#### YOUR ASSIGNMENT:
For the listing underneath, give the count of lines containing the string "characters" and nothing further.

#### SUPPLIED RECORDS:
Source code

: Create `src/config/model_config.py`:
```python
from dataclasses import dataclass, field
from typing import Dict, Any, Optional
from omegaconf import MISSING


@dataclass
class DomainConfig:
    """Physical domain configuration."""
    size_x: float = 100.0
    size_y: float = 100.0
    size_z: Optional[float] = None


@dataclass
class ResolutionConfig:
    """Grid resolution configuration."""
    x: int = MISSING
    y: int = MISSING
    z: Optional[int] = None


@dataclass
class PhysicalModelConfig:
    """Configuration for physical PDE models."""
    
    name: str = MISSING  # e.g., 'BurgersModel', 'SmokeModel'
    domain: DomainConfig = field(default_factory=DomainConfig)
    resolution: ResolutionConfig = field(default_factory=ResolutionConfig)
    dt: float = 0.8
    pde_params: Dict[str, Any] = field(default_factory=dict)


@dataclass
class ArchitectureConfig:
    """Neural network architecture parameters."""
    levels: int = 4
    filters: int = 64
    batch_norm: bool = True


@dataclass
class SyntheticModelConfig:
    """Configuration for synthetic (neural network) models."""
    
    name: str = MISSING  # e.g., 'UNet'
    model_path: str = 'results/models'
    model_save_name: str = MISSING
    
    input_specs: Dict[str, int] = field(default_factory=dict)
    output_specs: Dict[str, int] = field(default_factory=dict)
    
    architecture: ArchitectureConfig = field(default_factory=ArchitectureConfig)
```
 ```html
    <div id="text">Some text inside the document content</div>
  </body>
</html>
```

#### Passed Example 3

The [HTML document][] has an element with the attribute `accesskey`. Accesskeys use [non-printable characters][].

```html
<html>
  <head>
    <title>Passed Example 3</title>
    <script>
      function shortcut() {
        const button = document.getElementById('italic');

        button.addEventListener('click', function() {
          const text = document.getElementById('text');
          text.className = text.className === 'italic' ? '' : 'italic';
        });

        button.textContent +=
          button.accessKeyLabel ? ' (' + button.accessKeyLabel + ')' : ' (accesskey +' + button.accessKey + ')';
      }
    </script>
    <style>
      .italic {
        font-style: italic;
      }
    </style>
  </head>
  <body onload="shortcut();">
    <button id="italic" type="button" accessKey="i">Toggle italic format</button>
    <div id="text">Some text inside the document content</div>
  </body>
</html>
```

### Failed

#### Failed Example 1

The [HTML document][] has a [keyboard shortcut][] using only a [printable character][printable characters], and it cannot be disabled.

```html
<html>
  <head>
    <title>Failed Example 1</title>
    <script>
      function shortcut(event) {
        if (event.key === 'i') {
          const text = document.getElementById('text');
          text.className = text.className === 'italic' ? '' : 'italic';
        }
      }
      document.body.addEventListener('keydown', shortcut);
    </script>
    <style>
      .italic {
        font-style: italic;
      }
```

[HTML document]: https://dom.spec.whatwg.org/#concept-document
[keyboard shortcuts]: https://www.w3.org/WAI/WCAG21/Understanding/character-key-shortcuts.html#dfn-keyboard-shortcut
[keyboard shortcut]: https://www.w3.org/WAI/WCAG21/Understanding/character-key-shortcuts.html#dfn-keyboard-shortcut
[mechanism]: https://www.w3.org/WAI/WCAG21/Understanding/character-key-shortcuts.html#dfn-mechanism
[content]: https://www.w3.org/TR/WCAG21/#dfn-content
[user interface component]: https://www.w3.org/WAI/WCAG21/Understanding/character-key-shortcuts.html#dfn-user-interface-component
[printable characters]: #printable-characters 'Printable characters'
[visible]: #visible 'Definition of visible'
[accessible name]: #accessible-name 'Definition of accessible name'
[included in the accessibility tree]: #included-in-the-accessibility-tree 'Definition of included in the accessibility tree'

#### EXERCISE SOLUTION:
3